In short, Friedman is correct that parental involvement is important and parents who do, or who learn to, participate in their children’s education are more likely to see their kids succeed academically. However, his op-ed piece implies that there is something wrong with parents who are not involved with their kids’ education, when in reality it is often not their faults. Furthermore, whether you are blaming teachers or parents, you are still missing the point: the most significant influence on academic achievement is a child’s socioeconomic background. So long as we continue to ignore poverty, as long as we accept a society in which a few have all the wealth and a large minority is desperately poor, neither better teaching, no better parenting, is going to close the achievement gap or ensure that all children succeed academically.

* * *
Now, let us look at parallels with the issue of class, diet and the twins of obesity and diabetes.
A school professional, cash-strapped and a single parent reacted to the news of the government authorities that took custody of a 200-pound Cleveland Heights, Ohio son from his parents, on the charge of medical neglect. She put the issue as this: she supports her son on her own, she pays rent, car insurance, gas fuel for her car, apartment utilities. Only so much is left for food, and with that limited budget, there are few options. So, she is left with just so much to spend. She said she doesn't want a guilt trip for just a couple of times satisfying his son's taste-buds.

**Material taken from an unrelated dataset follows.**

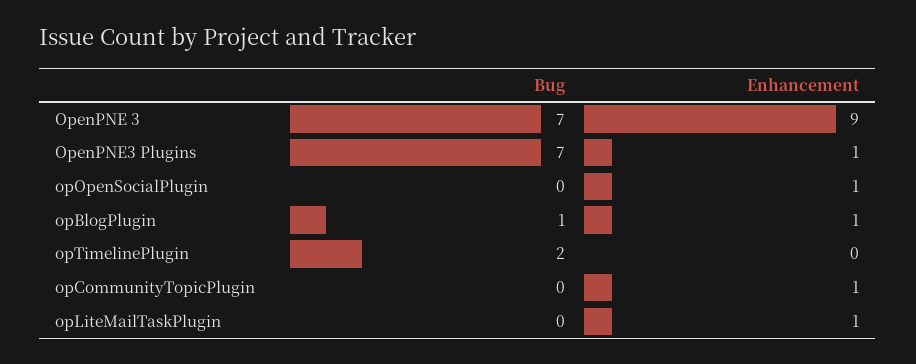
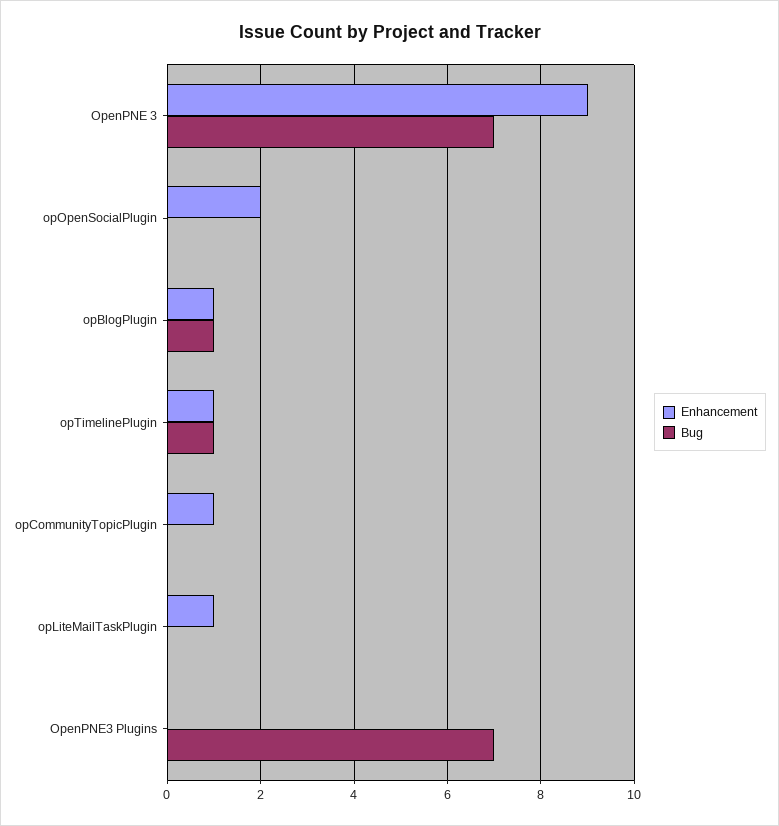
Enhancement, OpenPNE3 Plugins: 1 -> 0
Enhancement, opOpenSocialPlugin: 1 -> 2
Bug, opTimelinePlugin: 2 -> 1
Enhancement, opTimelinePlugin: 0 -> 1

Plus, the columnists and bureaucrats who scold the parents surely are not familiar with the staple stores in blue collar neighborhoods: convenience stores, whether the corner store in cities or the gas stations-cum-food-marts. These places specialize in canned or ready-to-eat foods. Blue collar parents cannot find arugula or organic strawberries or other pesticide-free treats. Trader Joe's stores, the middle class alternative to Whole Foods or Fairway Supermarket, do not appear in blue collar minority neighborhoods.

Plus, who are pundits or bureaucrats to scold parents when school lunches cater to sweet tastes with carbohydrate and additive-heavy pizza or burgers. And has anyone noticed that the oranges offered in school cafeterias are the cheapest looking products, more frequently the low barrel "juicing oranges" rather than the navel oranges?

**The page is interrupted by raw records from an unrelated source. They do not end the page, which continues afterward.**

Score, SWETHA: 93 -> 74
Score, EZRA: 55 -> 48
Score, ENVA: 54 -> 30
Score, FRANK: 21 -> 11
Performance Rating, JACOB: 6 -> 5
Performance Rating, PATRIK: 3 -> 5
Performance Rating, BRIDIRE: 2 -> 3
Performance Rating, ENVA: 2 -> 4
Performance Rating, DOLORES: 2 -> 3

Plus, why are we ignoring the power of the junk food players that push french fries and the like are prevailing over the Barack Obama administration? See Dina ElBoghdady's November 15, 2011 article "Obama administration loses effort to make school lunches healthier" in the Washington Post. (The Department of Agriculture's improved guidelines got nixed by industry-influenced Congresspeople.)
Plus, who are those people to lecture parents when mayoral control mayors such as New York City mayor Michael Bloomberg supplant physical education classes with programs overloaded with block-programming doubling up of English and math, along with the competition for gymnasium access when Bloomberg or [Corey] Booker-type mayors make public schools compete with multiple charter schools into their buildings with "co-locations?"
[Another Washington Post article quoted experts that suggest that confiscating or sequestering a child away from parents can contribute to unhealthy stress on the child and its mental development:
“Children at that age are very susceptible to high levels of stress, that’s a biological fact... the neural networks that are developing most rapidly at that time tend to be most susceptible to the biology of stress,” Dr. Robert Anda told me.
Anda is a co-investigator of an ongoing study funded by the Centers of Disease Control and Prevention called the Adverse Childhood Experiences Study. It tracks how childhood trauma can impact the brain and have far-reaching effects. Anda is not suggesting that Zofia [Leszczynski] suffered trauma, but he makes clear that removing any child from a parent at that age has to be considered carefully.

Shoplifting... does anyone see the poverty factor here?]
It is a cruel irony that the government took the son from the parents with the charge of medical neglect. Poverty fuels the condition of poor food options; but parents and children are victims; and by the way, know-it-alls blame the parents.